ASSIGNMENT: List every line in the records below that contains the string "Ayra", copying each line in full. Case matters.

Recorded data:
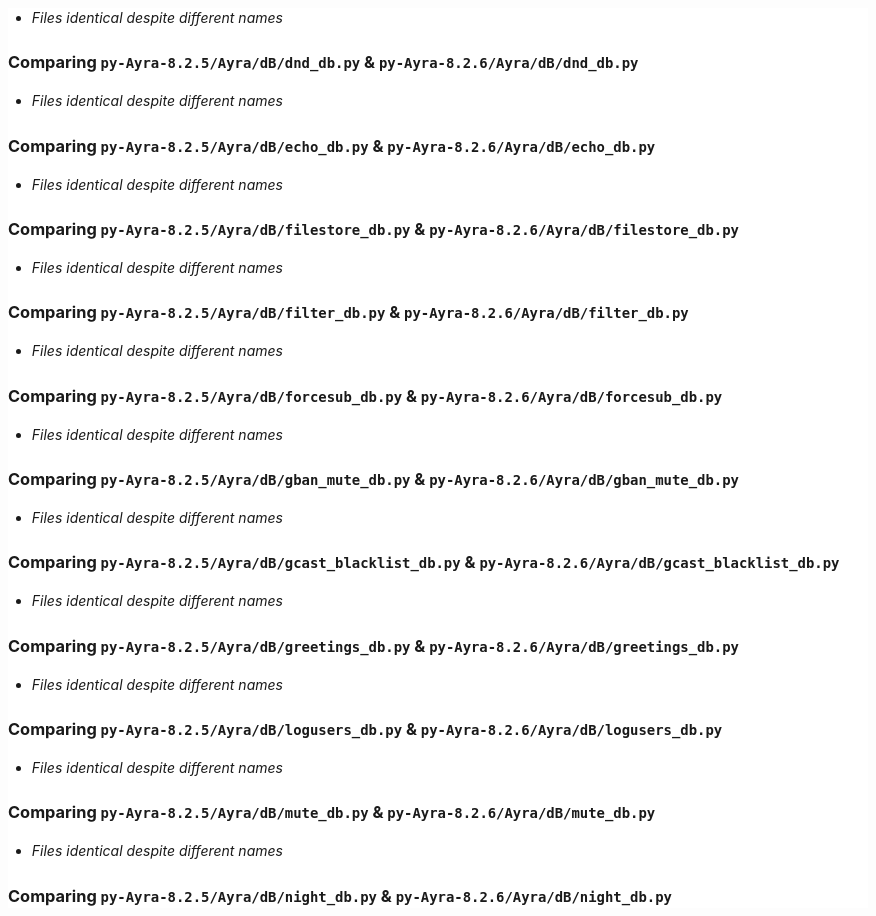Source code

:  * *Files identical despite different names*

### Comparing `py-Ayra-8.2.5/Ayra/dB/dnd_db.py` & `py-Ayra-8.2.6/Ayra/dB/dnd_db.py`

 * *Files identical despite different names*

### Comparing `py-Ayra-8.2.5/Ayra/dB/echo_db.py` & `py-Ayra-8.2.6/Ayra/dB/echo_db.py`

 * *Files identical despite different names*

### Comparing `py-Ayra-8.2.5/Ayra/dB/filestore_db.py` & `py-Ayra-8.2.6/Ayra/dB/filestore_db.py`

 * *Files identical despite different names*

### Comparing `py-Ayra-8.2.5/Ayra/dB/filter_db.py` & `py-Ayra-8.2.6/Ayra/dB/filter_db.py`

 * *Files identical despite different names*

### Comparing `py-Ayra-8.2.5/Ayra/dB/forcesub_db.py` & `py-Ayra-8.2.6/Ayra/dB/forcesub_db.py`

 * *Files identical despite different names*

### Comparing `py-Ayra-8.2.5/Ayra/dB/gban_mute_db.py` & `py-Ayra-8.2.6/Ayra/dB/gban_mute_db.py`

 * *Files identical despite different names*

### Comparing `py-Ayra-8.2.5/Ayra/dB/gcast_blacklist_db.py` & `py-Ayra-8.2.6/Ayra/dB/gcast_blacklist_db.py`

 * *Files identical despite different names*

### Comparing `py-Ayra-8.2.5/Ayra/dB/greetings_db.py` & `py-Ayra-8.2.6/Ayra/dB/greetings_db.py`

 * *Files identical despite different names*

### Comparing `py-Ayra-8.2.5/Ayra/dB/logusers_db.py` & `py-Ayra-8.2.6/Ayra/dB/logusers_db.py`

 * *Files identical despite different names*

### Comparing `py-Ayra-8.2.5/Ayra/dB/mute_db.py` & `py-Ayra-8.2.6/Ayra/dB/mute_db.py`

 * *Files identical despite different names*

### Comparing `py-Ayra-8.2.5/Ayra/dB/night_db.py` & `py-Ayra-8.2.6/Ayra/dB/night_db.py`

SOLUTION TO THIS EXERCISE:
### Comparing `py-Ayra-8.2.5/Ayra/dB/dnd_db.py` & `py-Ayra-8.2.6/Ayra/dB/dnd_db.py`
### Comparing `py-Ayra-8.2.5/Ayra/dB/echo_db.py` & `py-Ayra-8.2.6/Ayra/dB/echo_db.py`
### Comparing `py-Ayra-8.2.5/Ayra/dB/filestore_db.py` & `py-Ayra-8.2.6/Ayra/dB/filestore_db.py`
### Comparing `py-Ayra-8.2.5/Ayra/dB/filter_db.py` & `py-Ayra-8.2.6/Ayra/dB/filter_db.py`
### Comparing `py-Ayra-8.2.5/Ayra/dB/forcesub_db.py` & `py-Ayra-8.2.6/Ayra/dB/forcesub_db.py`
### Comparing `py-Ayra-8.2.5/Ayra/dB/gban_mute_db.py` & `py-Ayra-8.2.6/Ayra/dB/gban_mute_db.py`
### Comparing `py-Ayra-8.2.5/Ayra/dB/gcast_blacklist_db.py` & `py-Ayra-8.2.6/Ayra/dB/gcast_blacklist_db.py`
### Comparing `py-Ayra-8.2.5/Ayra/dB/greetings_db.py` & `py-Ayra-8.2.6/Ayra/dB/greetings_db.py`
### Comparing `py-Ayra-8.2.5/Ayra/dB/logusers_db.py` & `py-Ayra-8.2.6/Ayra/dB/logusers_db.py`
### Comparing `py-Ayra-8.2.5/Ayra/dB/mute_db.py` & `py-Ayra-8.2.6/Ayra/dB/mute_db.py`
### Comparing `py-Ayra-8.2.5/Ayra/dB/night_db.py` & `py-Ayra-8.2.6/Ayra/dB/night_db.py`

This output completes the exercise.